ECLI:NL:RVS:2002:AE4331
Raad van State
- Eerste aanleg - enkelvoudig
- J.P.H. Donner
- J.J. den Broeder
- Rechtspraak.nl
Intrekking van vergunning voor pluimveebedrijf in Ermelo
In deze zaak gaat het om de intrekking van een vergunning voor een pluimveebedrijf in Ermelo. De burgemeester en wethouders van Ermelo hebben op 18 juli 2001 besloten om de eerder verleende vergunning, die op 12 juli 1988 was afgegeven krachtens de Hinderwet, gedeeltelijk in te trekken. Dit besluit werd op 19 juli 2001 ter inzage gelegd. De appellant, die zich tegen dit besluit wilde verzetten, heeft op 29 augustus 2001 beroep ingesteld bij de Raad van State. De verweerders hebben op hun beurt een verweerschrift ingediend op 26 oktober 2001. Na het vooronderzoek is de zaak door een meervoudige kamer van de Afdeling verwezen naar een enkelvoudige kamer.

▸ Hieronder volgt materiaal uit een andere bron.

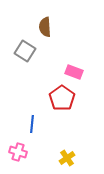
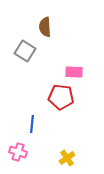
pink rectangle: rotated 18 degrees counterclockwise
red pentagon: moved 1 px left, 1 px up; rotated 30 degrees counterclockwise
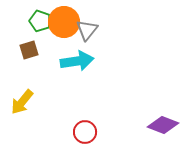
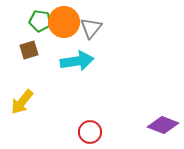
green pentagon: rotated 10 degrees counterclockwise
gray triangle: moved 4 px right, 2 px up
red circle: moved 5 px right
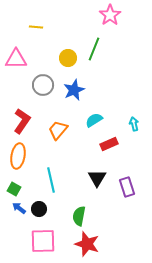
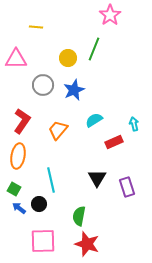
red rectangle: moved 5 px right, 2 px up
black circle: moved 5 px up
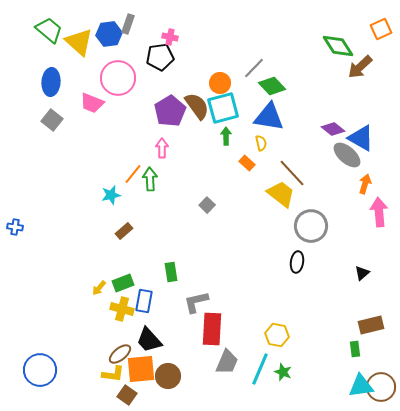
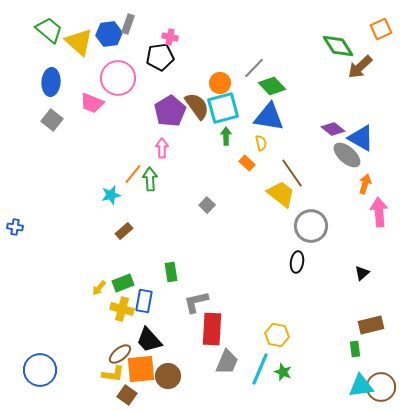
brown line at (292, 173): rotated 8 degrees clockwise
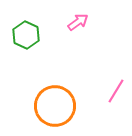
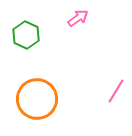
pink arrow: moved 4 px up
orange circle: moved 18 px left, 7 px up
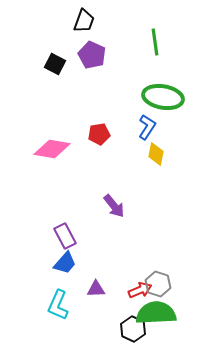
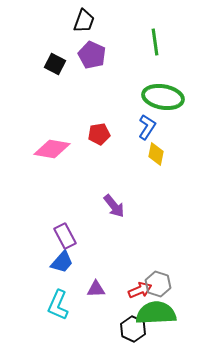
blue trapezoid: moved 3 px left, 1 px up
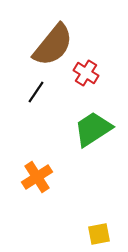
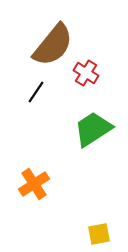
orange cross: moved 3 px left, 7 px down
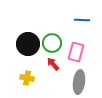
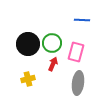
red arrow: rotated 64 degrees clockwise
yellow cross: moved 1 px right, 1 px down; rotated 24 degrees counterclockwise
gray ellipse: moved 1 px left, 1 px down
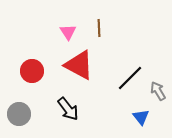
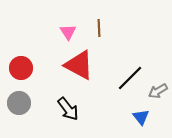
red circle: moved 11 px left, 3 px up
gray arrow: rotated 90 degrees counterclockwise
gray circle: moved 11 px up
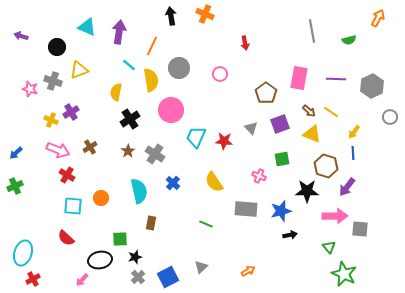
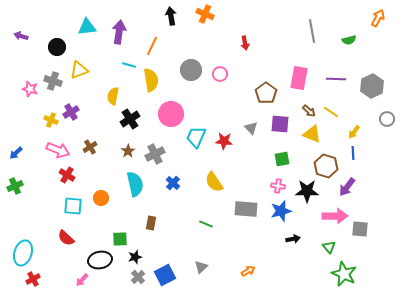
cyan triangle at (87, 27): rotated 30 degrees counterclockwise
cyan line at (129, 65): rotated 24 degrees counterclockwise
gray circle at (179, 68): moved 12 px right, 2 px down
yellow semicircle at (116, 92): moved 3 px left, 4 px down
pink circle at (171, 110): moved 4 px down
gray circle at (390, 117): moved 3 px left, 2 px down
purple square at (280, 124): rotated 24 degrees clockwise
gray cross at (155, 154): rotated 30 degrees clockwise
pink cross at (259, 176): moved 19 px right, 10 px down; rotated 16 degrees counterclockwise
cyan semicircle at (139, 191): moved 4 px left, 7 px up
black arrow at (290, 235): moved 3 px right, 4 px down
blue square at (168, 277): moved 3 px left, 2 px up
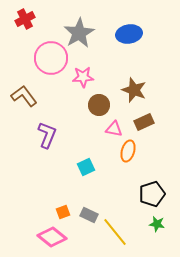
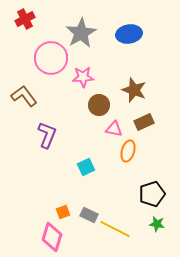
gray star: moved 2 px right
yellow line: moved 3 px up; rotated 24 degrees counterclockwise
pink diamond: rotated 68 degrees clockwise
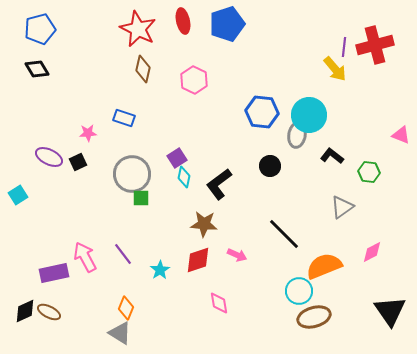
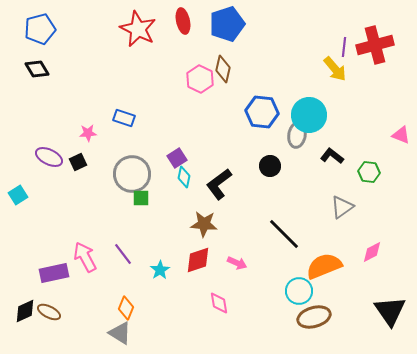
brown diamond at (143, 69): moved 80 px right
pink hexagon at (194, 80): moved 6 px right, 1 px up
pink arrow at (237, 255): moved 8 px down
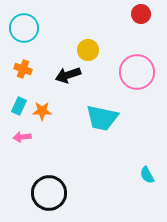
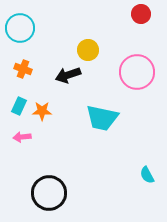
cyan circle: moved 4 px left
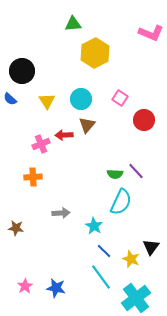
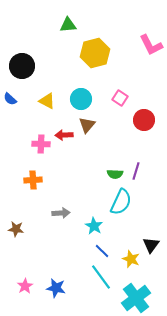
green triangle: moved 5 px left, 1 px down
pink L-shape: moved 12 px down; rotated 40 degrees clockwise
yellow hexagon: rotated 12 degrees clockwise
black circle: moved 5 px up
yellow triangle: rotated 30 degrees counterclockwise
pink cross: rotated 24 degrees clockwise
purple line: rotated 60 degrees clockwise
orange cross: moved 3 px down
brown star: moved 1 px down
black triangle: moved 2 px up
blue line: moved 2 px left
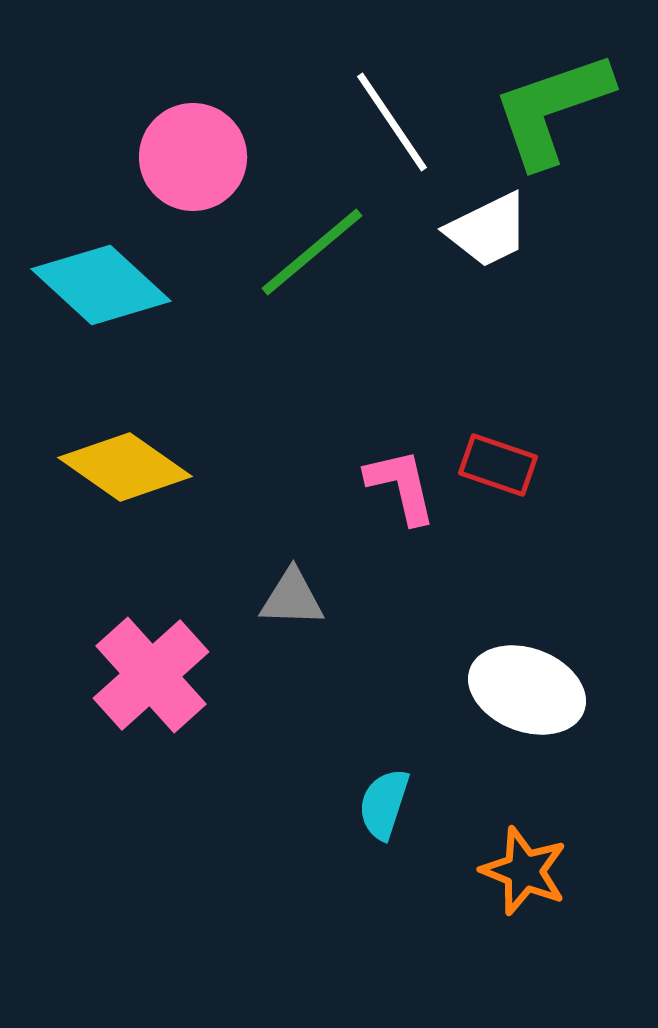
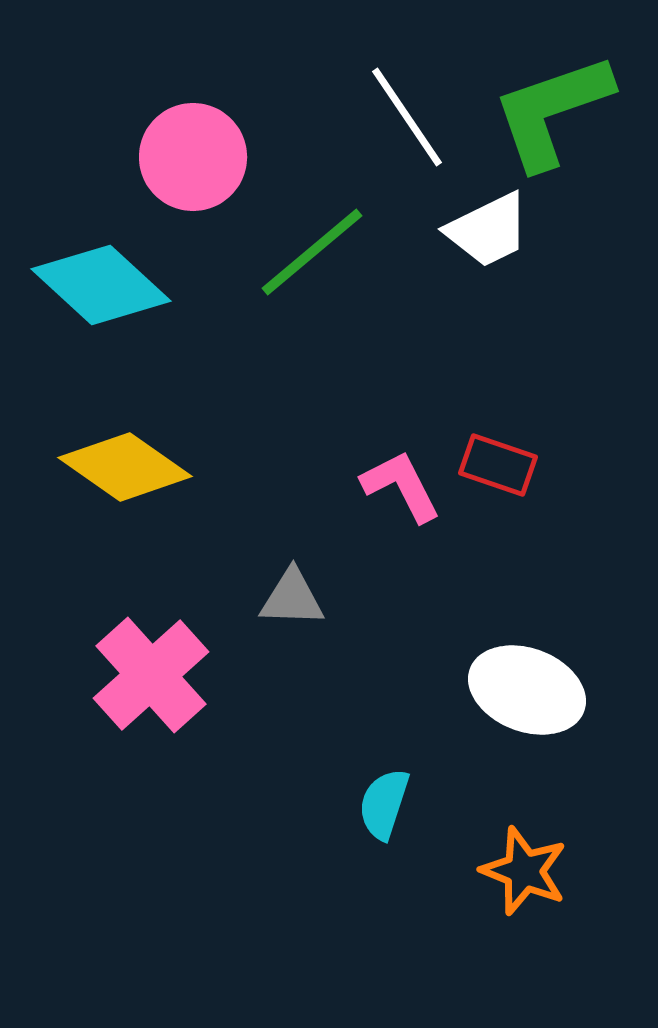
green L-shape: moved 2 px down
white line: moved 15 px right, 5 px up
pink L-shape: rotated 14 degrees counterclockwise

De zitting vond plaats op 2 april 2002, waar de appellant werd vertegenwoordigd door een gemachtigde en de verweerders door N.K.J. Wiggers, ambtenaar van de gemeente. De Afdeling bestuursrechtspraak heeft overwogen dat de intrekking van de vergunning verband houdt met de toepassing van de saldomethode, zoals geregeld in artikel 8, vierde lid, van de Interimwet ammoniak en veehouderij. De appellant heeft aangevoerd dat de inwerkingtreding van de intrekking in strijd is met artikel 20.3 van de Wet milieubeheer, omdat in het dictum van het bestreden besluit is bepaald dat de intrekking pas in werking treedt wanneer de vergunningen voor de begunstigde inrichtingen onherroepelijk zijn geworden.

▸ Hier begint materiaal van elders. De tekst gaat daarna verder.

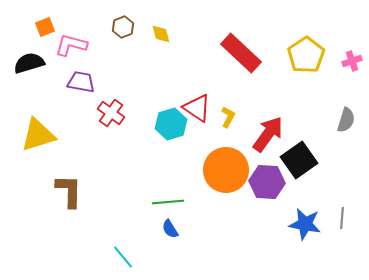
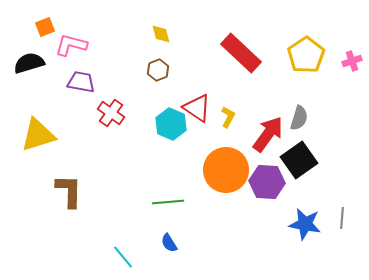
brown hexagon: moved 35 px right, 43 px down
gray semicircle: moved 47 px left, 2 px up
cyan hexagon: rotated 20 degrees counterclockwise
blue semicircle: moved 1 px left, 14 px down
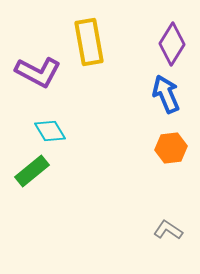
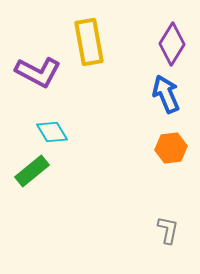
cyan diamond: moved 2 px right, 1 px down
gray L-shape: rotated 68 degrees clockwise
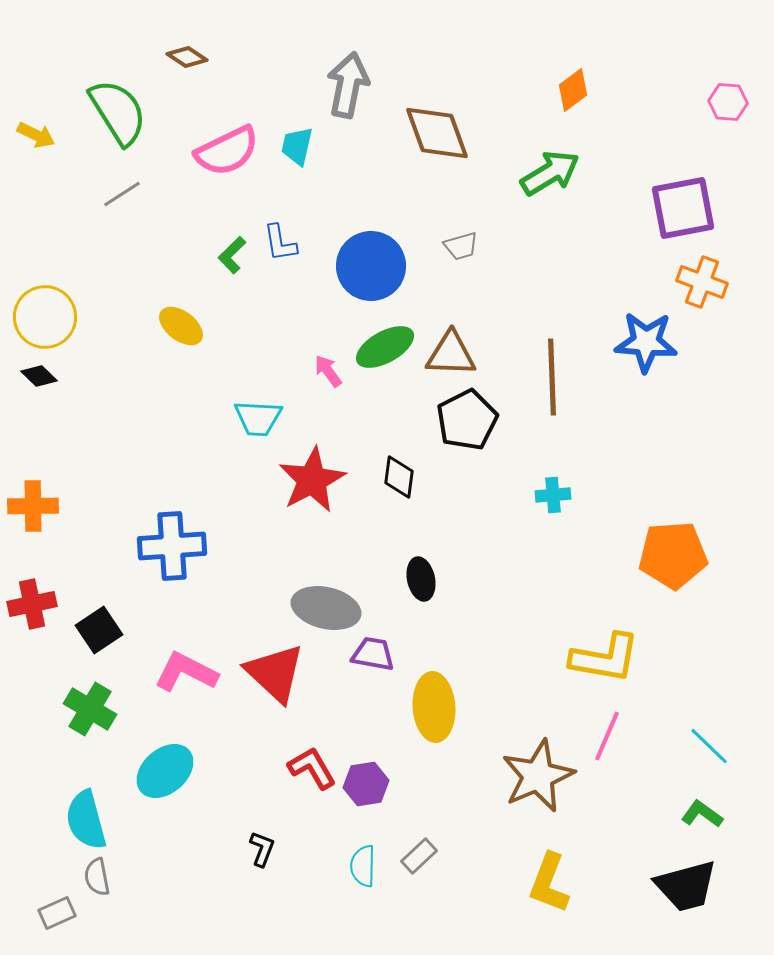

De Afdeling heeft geoordeeld dat het dictum van het bestreden besluit niet de inwerkingtreding van de intrekking regelt, maar het tijdstip waarop de materiële gevolgen van de intrekking optreden. De Afdeling concludeert dat de intrekking van de vergunning onder opschortende voorwaarden kan plaatsvinden, wat in overeenstemming is met de Wet milieubeheer. Uiteindelijk heeft de Afdeling het beroep ongegrond verklaard en is er geen aanleiding voor een proceskostenveroordeling.